**To do:** Write the next part of the account of the Marine generals' question-and-answer session with MBA students below, starting right after its last sentence.

++++ Excerpt to read ++++

During the one-hour question-answer period, the generals spoke about experiences they’ve had in the Corps throughout their careers and how a civilian might be able to apply Marine leadership principles in their businesses.

Noting similarities between the Marine Corps’ small-unit leadership principles and today’s business practice of accomplishing the mission through small teams, one student asked how the Marines apply small-unit leadership both in and out of a combat environment and how these principles could be applied to the business sector.

“The Marine Corps adapts well in almost any situation,” said Brig. Gen. David Reist, assistant deputy commandant, for Installations and Logistics Department, Headquarters Marine Corps, Quantico, Va. “We as an organization already work on small-unit leadership to solve the problems that arise because we have corporals on the streets of Iraq making choices a lieutenant would.”

Another MBA student asked how the Marine Corps fits into the joint operations environment in today’s type of warfare alongside multiple service branches.

“Through being with a group of people for a long period of time, habitual relationships are formed,” said Reist. “Building the bonds needed to become a cohesive unit is what happens, even across the different service branches.”

Before ending the panel, one student asked how the Corps has been able to retain its young Marines even during a time of war.

++++ Information provided ++++

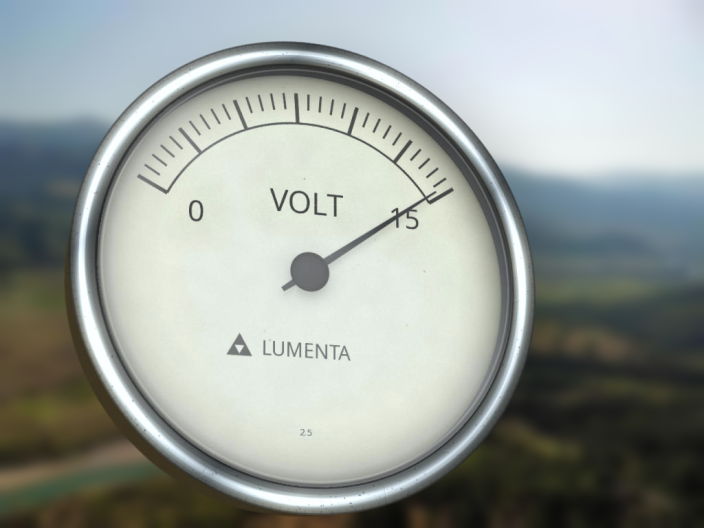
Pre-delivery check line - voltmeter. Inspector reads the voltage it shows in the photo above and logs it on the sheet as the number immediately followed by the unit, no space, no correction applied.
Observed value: 14.75V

++++

**Written response:**
“All the Marines that have joined in the last seven or eight years knew that there was a chance of going into a combat environment,” said Spiese, who was commissioned through the Naval Reserve Training Officers Corps program at the University of Illinois in 1976. “The Marine Corps does not joke around about the possibility of being deployed, but those young people joined out of their own will and they decide to stick around on their own.”

The third speaker, Lt. Gen. John Bergman, commander, Marine Forces Reserve, New Orleans, has a local reserve unit stationed here in the city, 2nd Battalion, 24th Marines, 4th Marine Division. The unit has been involved with conflicts beginning with World War II and currently with present-day operations in the Middle East.

The Booth School of Business was founded in 1898 and offers programs to equip the students with all the necessary knowledge geared toward business and administration.